At Boia De in Miami, the pappardelle alla lepre that Luciana Giangrandi got to know during childhood summers in Livorno is so popular that she can’t take it off the menu, and a staple at José Andrés’s Jaleo restaurants is paella Valenciana, where rabbit shares its rice bed with chicken and beans. Michele Casadei Massari has been perfecting coniglio in potacchio, a garlic- and tomato-braised rabbit from his mother’s native Marche, to offer at Lucciola in Manhattan. Dishes like these come from the southern Mediterranean, where meat rabbits have been bred since Phoenician times. But there are rabbit traditions from elsewhere, too. At New York’s Adda, Chintan Pandya has been doing research and development on a Rajasthani hunter’s delicacy called khad khargosh, spice-marinated, wrapped in bread, and pit-roasted. And Marcelle Afram has been digging into their Middle Eastern roots so they can use local rabbits at D.C.’s Maydan and Compass Rose: mashawi, or Levantine barbecue; awarma, a sort of confit; even rabbit kibbe. “Our guests trust us, and what we do is rooted in tradition, so we have a backstory that helps them let go of preconceived notions,” they say.

Some chefs’ dishes are even homegrown American. Sherman’s cookbook, The Sioux Chef’s Indigenous Kitchen, includes recipes for rabbit pemican and cedar-braised rabbit, a dish he’s suggested as an alternative to turkey for a Native revisioning of Thanksgiving.

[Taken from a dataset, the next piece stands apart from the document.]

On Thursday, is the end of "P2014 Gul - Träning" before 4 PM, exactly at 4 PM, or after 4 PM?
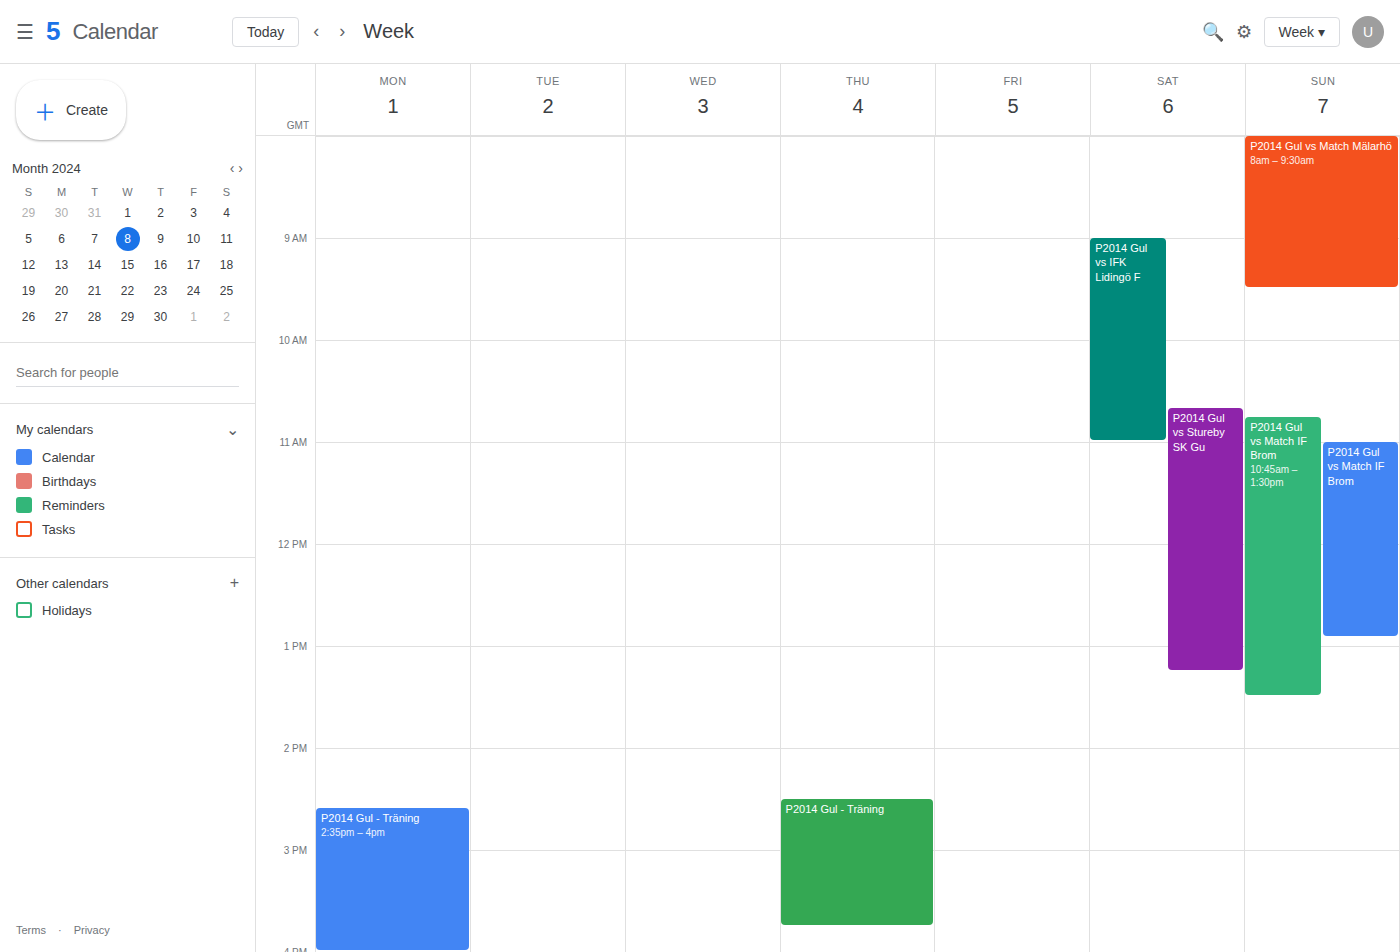
3:45 PM -- before 4 PM, 15 minutes above the 4 PM line.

In Minnesota, he’s using foraged ingredients — balsam, rosehips, raspberry bush, sweet fern sprigs — for an aromatic rabbit stew that “tastes exactly like where you are.”

Before leaving Asheville’s Benne on Eagle, Ashleigh Shanti offered an onion-braised rabbit stew she describes as Appalachian Soul Food. At Bolete in Pennsylvania’s Lehigh Valley, Lee Chizmar goes through a dozen rabbits weekly, taking inspiration from his Pennsylvania Dutch neighbors for an autumnal rabbit sauerbraten and a springtime braise with wild asparagus and ramps. “The Pennsylvania Dutch say boddegschmack, which means the taste of the land,” he says. Rabbit is rich in boddegschmack. “I imagine myself out in the woods foraging and catching a rabbit to make a dish off the land.”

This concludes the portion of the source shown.